[cfe-dev] atomic intrinsics
Howard Hinnant
hhinnant at apple.com
Thu May 27 08:17:32 PDT 2010
Ok, thanks.
-Howard
On May 27, 2010, at 11:14 AM, Jeffrey Yasskin wrote:
> I've been talking to Lawrence Crowl about the atomics along the way,
> so I'm pretty happy with the state of the standard. Even if LLVM
> requires cmpxchg-loops for most of these operations, I think the extra
> operations on the atomics provide a better user-facing programming
> model. The idea to allow signal-only operations on things other than
> fences is something of an experiment, so I'm not sure it belongs in
> the standard yet.
>
> On constants, I believe their thinking was that users will generally
> pass a constant in voluntarily, and that compilers are pretty good at
> propagating constants these days, so the fact that it's strictly a
> variable shouldn't hurt things.

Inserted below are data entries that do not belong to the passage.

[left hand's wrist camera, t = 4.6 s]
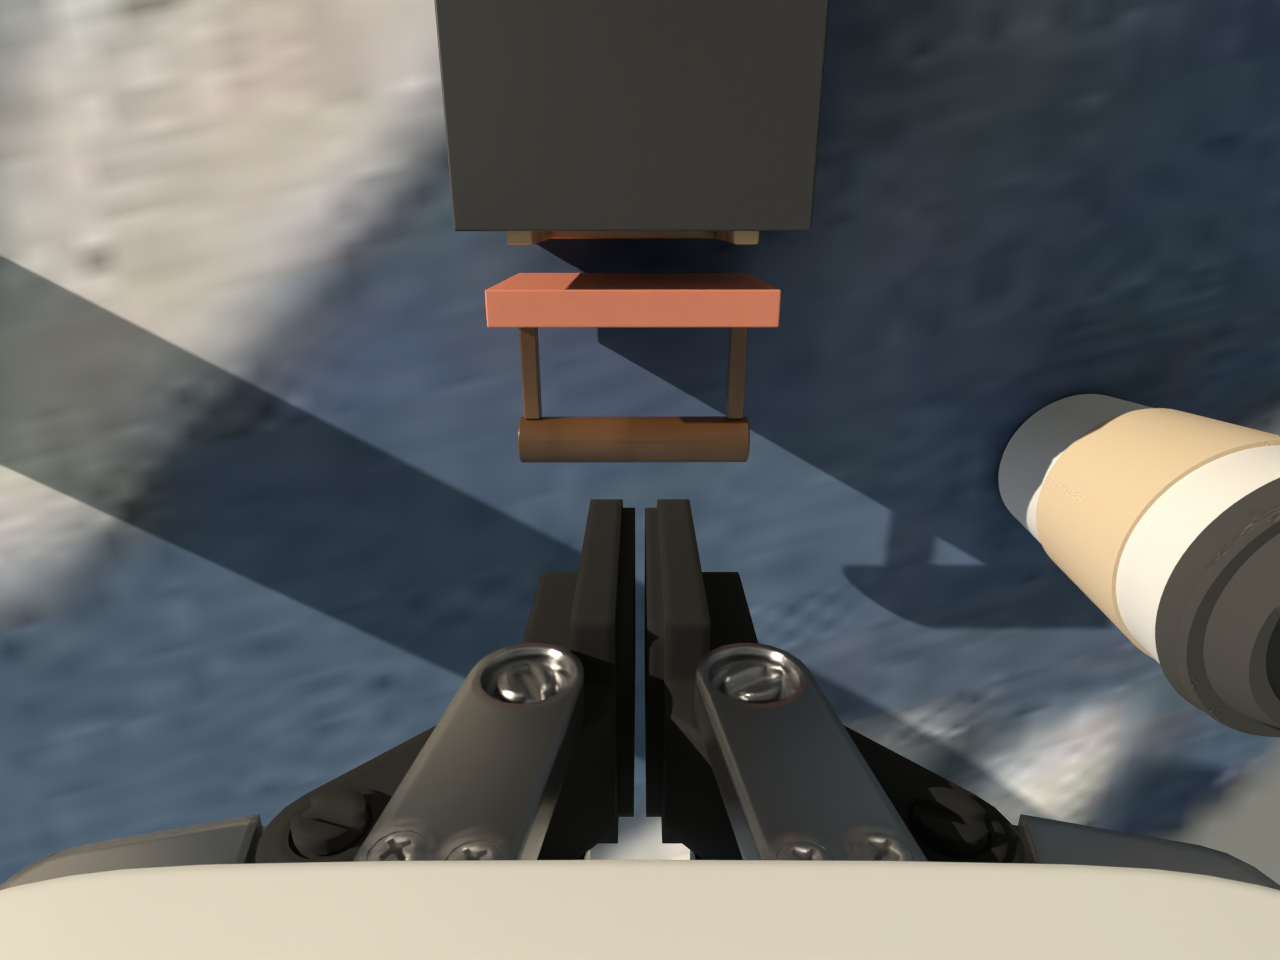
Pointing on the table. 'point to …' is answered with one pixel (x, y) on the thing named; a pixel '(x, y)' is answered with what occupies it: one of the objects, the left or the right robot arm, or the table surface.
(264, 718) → the table surface
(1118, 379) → the table surface
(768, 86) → the drawer box casing
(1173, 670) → the coffee cup
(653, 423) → the drawer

The tricky bit for clang seems to be
> that LLVM is good at propagating constants, but clang isn't, so we may
> have to generate more IR than if the memory_order were passed in, say,
> a template argument. To me, that's not a good enough argument to
> change the user-facing syntax.
>
> On Thu, May 27, 2010 at 6:36 AM, Howard Hinnant <hhinnant at apple.com> wrote:
>> Thanks much for the very detailed answer Jeffrey!
>>
>> Are there any changes to the C++0X working draft:
>>
>> http://www.open-std.org/jtc1/sc22/wg21/docs/papers/2010/n3092.pdf
>>
>> that you believe need to be made in this area in order to significantly increase the quality of the llvm/clang implementation? Personally I'm wondering about ways to ensure that the memory order is a compile-time constant. This question has a tight deadline. I'm turning in national body comments on the C++0X FCD in about 8 hours.
>>
>> -Howard
>>
>> On May 27, 2010, at 12:59 AM, Jeffrey Yasskin wrote:
>>
>>> A couple of us have been working, sporadically, on the matching LLVM
>>> intrinsics: http://docs.google.com/Doc?docid=0AYWBeVVqyP7dZGRiNG1oeHpfMjJkejVnOThkZA&hl=en.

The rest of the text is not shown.